Al centro del concetto di “internet delle cose” ci sono oggetti (come per esempio gli elettrodomestici, ma non solo) connessi in rete che, grazie ad alcune tecnologie come quella RFID (radio frequency identification), permettono lo scambio di informazioni tra macchine. L’esempio più classico è quello del frigorifero intelligente, in grado di leggere le etichette Rfid presenti sui prodotti al suo interno e ordinare direttamente ciò che manca al supermercato.
Mentre le istituzioni (a livello nazionale ed europeo) stanno occupandosi degli aspetti legali relativi alla protezione dei dati personali degli utenti, la curiosità per le novità che potrebbero arrivare è molto alta – spesso legata a una leggera inquietudine. Anche se alcune previsioni parlando di una crescita del volume d’affari legate agli “oggetti intelligenti” di 2 miliardi il prossimo anno nel nostro paese, per molte innovazioni il tempo di attesa sarà ancora lungo: per gli elettrodomestici che comunicano tra loro (ma comunicheranno con il loro proprietario?) e per le auto senza guidatore probabilmente dovremo aspettare ancora cinque o dieci anni.
La sicurezza di queste tecnologie è stata più volte messa in dubbio, soprattutto perché oggetti come gli elettrodomestici spesso hanno livelli di sicurezza più bassi di computer o smartphone. Casi di violazione di sistemi intelligenti sono già stati registrati (tra questi, un frigorifero usato per inviare messaggi di spam) e per gli utenti è più difficile accorgersi delle avvenute violazioni.
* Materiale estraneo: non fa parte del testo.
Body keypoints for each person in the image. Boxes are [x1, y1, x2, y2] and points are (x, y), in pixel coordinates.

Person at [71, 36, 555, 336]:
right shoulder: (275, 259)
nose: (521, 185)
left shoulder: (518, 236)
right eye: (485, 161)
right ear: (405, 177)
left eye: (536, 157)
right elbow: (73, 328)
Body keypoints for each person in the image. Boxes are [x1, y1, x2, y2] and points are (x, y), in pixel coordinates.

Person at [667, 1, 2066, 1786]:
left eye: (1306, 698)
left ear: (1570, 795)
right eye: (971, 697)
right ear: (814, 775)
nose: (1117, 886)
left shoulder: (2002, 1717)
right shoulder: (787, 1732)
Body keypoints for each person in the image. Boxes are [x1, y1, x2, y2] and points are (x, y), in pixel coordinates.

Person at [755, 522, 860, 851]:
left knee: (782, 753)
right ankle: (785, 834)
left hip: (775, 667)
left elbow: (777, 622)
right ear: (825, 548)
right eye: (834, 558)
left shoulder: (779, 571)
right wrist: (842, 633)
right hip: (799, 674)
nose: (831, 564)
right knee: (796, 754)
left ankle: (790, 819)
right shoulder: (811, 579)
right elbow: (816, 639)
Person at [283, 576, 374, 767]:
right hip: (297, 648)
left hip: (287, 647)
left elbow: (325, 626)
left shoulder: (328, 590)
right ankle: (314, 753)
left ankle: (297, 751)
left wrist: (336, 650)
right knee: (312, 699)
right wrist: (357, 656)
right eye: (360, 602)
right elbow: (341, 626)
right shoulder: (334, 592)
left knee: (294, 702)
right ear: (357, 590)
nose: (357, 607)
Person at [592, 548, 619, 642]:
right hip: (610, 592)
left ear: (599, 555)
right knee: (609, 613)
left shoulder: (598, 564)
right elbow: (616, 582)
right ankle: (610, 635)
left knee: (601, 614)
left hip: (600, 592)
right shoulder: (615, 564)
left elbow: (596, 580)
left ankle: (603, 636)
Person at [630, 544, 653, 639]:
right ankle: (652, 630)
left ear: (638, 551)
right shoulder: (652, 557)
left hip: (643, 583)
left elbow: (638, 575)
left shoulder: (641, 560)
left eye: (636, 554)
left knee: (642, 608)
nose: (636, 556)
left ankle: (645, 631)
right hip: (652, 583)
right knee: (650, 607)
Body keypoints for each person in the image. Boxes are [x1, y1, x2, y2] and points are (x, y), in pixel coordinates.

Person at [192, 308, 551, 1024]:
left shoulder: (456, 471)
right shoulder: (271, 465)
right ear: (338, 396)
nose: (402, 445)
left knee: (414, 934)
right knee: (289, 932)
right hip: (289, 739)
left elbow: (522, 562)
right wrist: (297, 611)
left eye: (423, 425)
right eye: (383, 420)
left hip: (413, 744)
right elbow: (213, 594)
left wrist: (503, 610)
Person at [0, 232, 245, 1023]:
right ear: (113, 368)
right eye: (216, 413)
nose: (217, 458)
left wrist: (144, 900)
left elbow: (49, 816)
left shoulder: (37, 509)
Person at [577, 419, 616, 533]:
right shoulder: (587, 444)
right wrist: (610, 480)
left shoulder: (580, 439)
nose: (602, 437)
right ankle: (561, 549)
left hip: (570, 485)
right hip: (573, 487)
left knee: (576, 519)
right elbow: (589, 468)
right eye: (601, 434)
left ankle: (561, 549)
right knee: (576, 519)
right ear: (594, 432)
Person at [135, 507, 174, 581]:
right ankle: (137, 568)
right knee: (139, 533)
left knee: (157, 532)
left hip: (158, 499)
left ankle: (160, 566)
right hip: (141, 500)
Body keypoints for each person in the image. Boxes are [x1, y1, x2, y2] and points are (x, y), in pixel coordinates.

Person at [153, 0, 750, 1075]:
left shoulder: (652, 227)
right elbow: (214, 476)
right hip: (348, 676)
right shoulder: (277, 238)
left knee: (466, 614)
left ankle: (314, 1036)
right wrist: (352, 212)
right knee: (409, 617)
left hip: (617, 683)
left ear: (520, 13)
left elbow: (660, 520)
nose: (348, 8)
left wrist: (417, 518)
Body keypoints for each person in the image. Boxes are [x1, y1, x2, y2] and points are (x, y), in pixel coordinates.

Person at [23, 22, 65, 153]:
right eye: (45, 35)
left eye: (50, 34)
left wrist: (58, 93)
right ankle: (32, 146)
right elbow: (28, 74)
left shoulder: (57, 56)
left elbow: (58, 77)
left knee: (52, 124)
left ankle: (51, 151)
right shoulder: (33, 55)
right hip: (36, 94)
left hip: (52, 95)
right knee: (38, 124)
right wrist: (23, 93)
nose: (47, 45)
Potrà farci sorridere l’idea di dover leggere e accettare l’informativa sulla privacy quando compriamo un frigorifero ma, ancora una volta, la prima difesa che abbiamo contro frodi, furto di dati e furto di identità è la nostra attenzione. Circondati da un numero sempre maggiore di oggetti connessi, dobbiamo essere consapevoli di quali informazioni condividiamo e con chi. E forse un giorno, per la nostra casa intelligente ci troveremo a installare anche un antivirus!